PASSAGE SHOWN
In order to understand genetics, especially related to questions of "free will", we need to be able to stand outside ourselves as human beings.  We need to develop an out-of-body perspective.

F_nietzsche This is not easy to do.  We humans have evolved a commonsense understanding of human behavior, both in ourselves and in other people; our innate sense of "folk psychology".  These explanations are so obvious and intuitive to us, that we often laugh or feel irritated at alternative explanations.

Our need to explain human behavior in intuitive terms makes us feel comfortable, and allows us to safely categorize other people.  We have a strong sense of how things "should be", and we want to be emotionally engaged with other people.  If someone commits a crime, we get angry.  If someone is helpful, we feel happy.  Our emotions and dispositions serve a practical purpose.

However, we fail to get it right, and psychologists are the least reliable people to ask about human nature, as it really is.  For example, before the Milgram experiment was conducted, 39 psychologists were asked to predict the outcome, and they predicted only a 0.1% chance of a certain outcome, whereas the actual outcome was 65%!  Psychologists tend to see people as they believe they should be, not as they really are.

In order to truly understand human behavior, you need to be rather cold and objective, not politically correct.  You need to regard people as interesting robots.  What would cause the robot to act that way?  What do we know about how differently configured robots (i.e. people with different genes) react differently in the same situation.

Don't disregard people who are not like you.  If you think Donald Trump is "evil", don't assume that everyone else agrees with you (or even that they should agree with you).  If you are in a liberal university setting, don't assume that the people around you are representative of the general population (only 30% have a college degree).

Only by taking an "amoral" stance, without making value judgements, can you truly understand human nature.  That's why it's important to treat this as a "day job", and not take your work home with you.  Studying human behavior and "being human" are different things, a dichotomy like Descartes' "mind body problem", where the mind and body are separate and unequal. 

Be "amoral" when you study, but be human when you walk down the street and say "hi" to the neighbors!

Comments

I like your site. I find the idea of genetics fascinating in the face of philosophy.


I would like to ask one question. Why would someone call another person Evil?

RECORDS SUPPLIED

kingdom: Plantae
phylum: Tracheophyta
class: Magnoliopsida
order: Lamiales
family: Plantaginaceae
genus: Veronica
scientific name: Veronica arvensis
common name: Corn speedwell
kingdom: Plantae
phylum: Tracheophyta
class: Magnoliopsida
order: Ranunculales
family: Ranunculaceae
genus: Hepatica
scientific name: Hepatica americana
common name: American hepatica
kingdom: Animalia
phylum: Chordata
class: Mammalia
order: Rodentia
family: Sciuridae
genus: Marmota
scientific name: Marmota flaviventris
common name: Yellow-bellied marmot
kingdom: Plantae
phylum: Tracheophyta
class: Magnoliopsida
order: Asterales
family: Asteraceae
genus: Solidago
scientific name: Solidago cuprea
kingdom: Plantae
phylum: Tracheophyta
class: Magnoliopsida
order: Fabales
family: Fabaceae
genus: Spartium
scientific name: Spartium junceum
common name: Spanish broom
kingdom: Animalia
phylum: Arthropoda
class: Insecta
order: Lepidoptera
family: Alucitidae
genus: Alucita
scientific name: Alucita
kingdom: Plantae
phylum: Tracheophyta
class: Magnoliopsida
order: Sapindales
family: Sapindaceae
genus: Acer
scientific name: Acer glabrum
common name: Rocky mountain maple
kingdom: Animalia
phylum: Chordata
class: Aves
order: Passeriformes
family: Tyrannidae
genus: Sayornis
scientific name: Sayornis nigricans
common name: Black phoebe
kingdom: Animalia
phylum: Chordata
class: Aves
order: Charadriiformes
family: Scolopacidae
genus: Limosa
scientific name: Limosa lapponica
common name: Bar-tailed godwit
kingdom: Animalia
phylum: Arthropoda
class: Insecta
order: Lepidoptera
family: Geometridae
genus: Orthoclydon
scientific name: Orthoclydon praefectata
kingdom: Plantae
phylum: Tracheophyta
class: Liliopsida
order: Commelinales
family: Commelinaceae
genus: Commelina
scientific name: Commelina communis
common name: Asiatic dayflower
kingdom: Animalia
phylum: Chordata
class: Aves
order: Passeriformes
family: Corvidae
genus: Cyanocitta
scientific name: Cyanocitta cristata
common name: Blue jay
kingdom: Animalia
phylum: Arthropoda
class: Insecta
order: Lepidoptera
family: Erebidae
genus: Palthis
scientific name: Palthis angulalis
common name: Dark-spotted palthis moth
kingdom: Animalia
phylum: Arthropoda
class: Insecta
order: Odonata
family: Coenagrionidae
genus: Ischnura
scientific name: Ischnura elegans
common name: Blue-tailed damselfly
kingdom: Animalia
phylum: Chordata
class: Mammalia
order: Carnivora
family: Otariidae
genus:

ABOUT THIS EXERCISE
Reproduce the stretch from "In order to truly" through "a college degree)." of the passage on genetics and human behavior, word for word.

REPLY
In order to truly understand human behavior, you need to be rather cold and objective, not politically correct.  You need to regard people as interesting robots.  What would cause the robot to act that way?  What do we know about how differently configured robots (i.e. people with different genes) react differently in the same situation.

Don't disregard people who are not like you.  If you think Donald Trump is "evil", don't assume that everyone else agrees with you (or even that they should agree with you).  If you are in a liberal university setting, don't assume that the people around you are representative of the general population (only 30% have a college degree).